Le Bus Palladium, célèbre établissement du 9e arrondissement de Paris, situé rue Pierre-Fontaine, entame une nouvelle ère. Fermé depuis 2022, l'ancien club phare des années soixante, autrefois fréquenté par des icônes du rock telles que Johnny Hallyday, Mick Jagger, les Beatles ou encore Patti Smith, renaît sous un format totalement repensé par Nicolas Saltiel et Christian Casmèze. Le bâtiment accueille dorénavant un hôtel de luxe aménagé par le cabinet d'architecture Studio KO, couplé à un espace festif et des zones de restauration. La direction exécutive des cuisines a été confiée à Valentin Raffali, dont la participation à la quinzième saison de l'émission télévisée Top Chef avait fortement marqué le public.
Après s'être forgé une solide réputation dans le sud de la France avec son établissement marseillais, le jeune cuisinier a fait le choix de s'installer à la capitale pour piloter l'ensemble de l'offre culinaire de cette nouvelle adresse, allant du premier repas de la journée jusqu'au dîner. Bien que son parcours soit profondément lié à la cité phocéenne, son inspiration s'oriente étonnamment ici vers des influences atlantiques, avec une nette préférence pour les produits marins. Dès le matin, l'exigence est de mise avec des ingrédients rigoureusement sourcés, incluant par exemple de la poitrine de porc noir de Bigorre préparée sur place ou des œufs servis avec un sabayon au Savagnin.

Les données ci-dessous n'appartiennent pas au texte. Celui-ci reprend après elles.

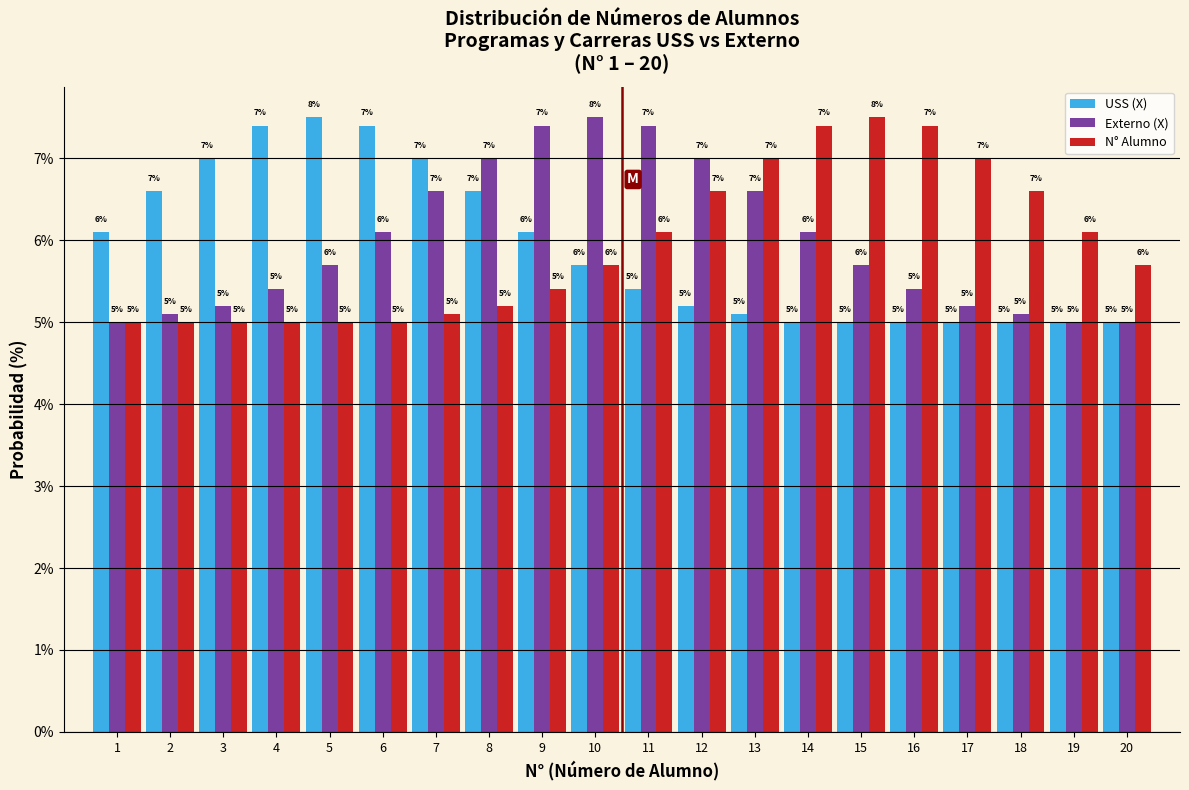

True or false: USS (X) has a value of 3.7 at 10.

False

Pour le service du soir, le chef a opté pour un menu particulièrement concis, limitant volontairement le nombre de propositions pour se concentrer sur l'essentiel. Dans une récente critique parue début juin, le journal Les Échos a salué l'audace de cette nouvelle table parisienne. Le quotidien retient d'abord l'expérience au bar, marquée par une création mixologique surprenante mariant la vodka au basilic avec de la liqueur de tomate et de l'huile d'olive.

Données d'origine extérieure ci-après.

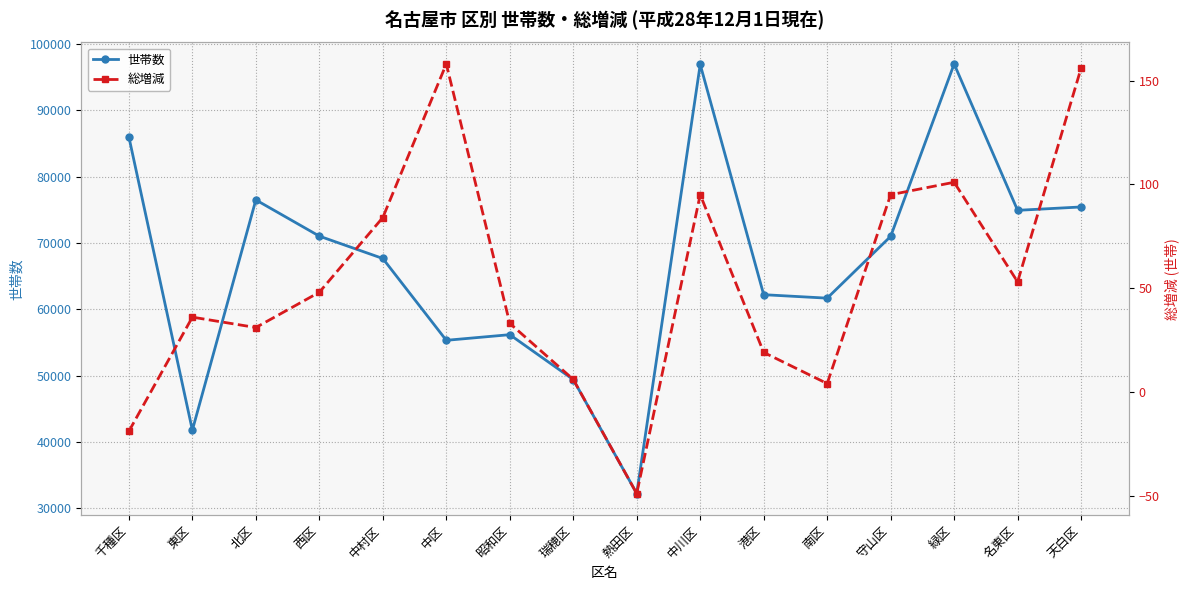

How many data points in 総増減 are less than 48?

8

Côté assiette, le journaliste souligne le tempérament de Valentin Raffali à travers des associations tranchées : l'artichaut baigne dans une préparation froide aux agrumes et à l'ananas, tandis que la truite s'accompagne de rhubarbe. Si la rédaction des Échos émet une légère réserve sur les langoustines, jugeant que le condiment corsé masquait la délicatesse du crustacé, elle salue en revanche la maîtrise d'un dessert glacé à la fraise, dynamisé par une finition acidulée et pétillante. L'expérience gastronomique s'élève à environ cent euros par convive, avant d'éventuellement prolonger la soirée sur la piste de danse.